Exercise:
Copy the records from the start through the line that holds "att en enda", both included, putting "Instagram" in place of "Facebook" and leaving everything else unchanged; give only those lines.

Input for this task:
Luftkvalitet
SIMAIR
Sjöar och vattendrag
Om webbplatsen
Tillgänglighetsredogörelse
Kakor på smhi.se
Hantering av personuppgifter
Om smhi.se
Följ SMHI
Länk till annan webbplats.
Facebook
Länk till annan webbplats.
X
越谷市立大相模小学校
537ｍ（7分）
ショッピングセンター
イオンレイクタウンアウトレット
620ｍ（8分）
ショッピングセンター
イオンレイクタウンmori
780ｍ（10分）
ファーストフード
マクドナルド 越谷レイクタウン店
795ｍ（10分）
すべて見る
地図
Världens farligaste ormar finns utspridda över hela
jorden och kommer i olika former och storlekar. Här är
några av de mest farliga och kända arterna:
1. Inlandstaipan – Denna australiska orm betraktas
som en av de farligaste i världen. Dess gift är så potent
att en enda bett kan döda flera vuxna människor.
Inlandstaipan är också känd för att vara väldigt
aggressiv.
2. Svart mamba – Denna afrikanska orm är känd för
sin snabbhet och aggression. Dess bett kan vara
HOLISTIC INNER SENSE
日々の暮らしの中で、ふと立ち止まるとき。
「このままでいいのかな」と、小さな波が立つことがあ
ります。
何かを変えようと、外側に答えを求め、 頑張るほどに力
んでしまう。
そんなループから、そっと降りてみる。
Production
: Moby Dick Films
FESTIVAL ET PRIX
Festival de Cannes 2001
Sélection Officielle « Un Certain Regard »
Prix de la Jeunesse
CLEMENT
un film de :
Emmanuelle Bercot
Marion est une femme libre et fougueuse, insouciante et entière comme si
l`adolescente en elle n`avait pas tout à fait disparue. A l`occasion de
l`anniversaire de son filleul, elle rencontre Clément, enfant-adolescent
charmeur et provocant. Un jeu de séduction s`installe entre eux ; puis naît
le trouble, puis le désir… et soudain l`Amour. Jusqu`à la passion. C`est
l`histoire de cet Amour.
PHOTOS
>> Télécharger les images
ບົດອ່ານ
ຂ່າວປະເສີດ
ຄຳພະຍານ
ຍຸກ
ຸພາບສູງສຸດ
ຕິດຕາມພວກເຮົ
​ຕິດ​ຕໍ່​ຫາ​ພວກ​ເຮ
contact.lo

Result for this task:
Luftkvalitet
SIMAIR
Sjöar och vattendrag
Om webbplatsen
Tillgänglighetsredogörelse
Kakor på smhi.se
Hantering av personuppgifter
Om smhi.se
Följ SMHI
Länk till annan webbplats.
Instagram
Länk till annan webbplats.
X
越谷市立大相模小学校
537ｍ（7分）
ショッピングセンター
イオンレイクタウンアウトレット
620ｍ（8分）
ショッピングセンター
イオンレイクタウンmori
780ｍ（10分）
ファーストフード
マクドナルド 越谷レイクタウン店
795ｍ（10分）
すべて見る
地図
Världens farligaste ormar finns utspridda över hela
jorden och kommer i olika former och storlekar. Här är
några av de mest farliga och kända arterna:
1. Inlandstaipan – Denna australiska orm betraktas
som en av de farligaste i världen. Dess gift är så potent
att en enda bett kan döda flera vuxna människor.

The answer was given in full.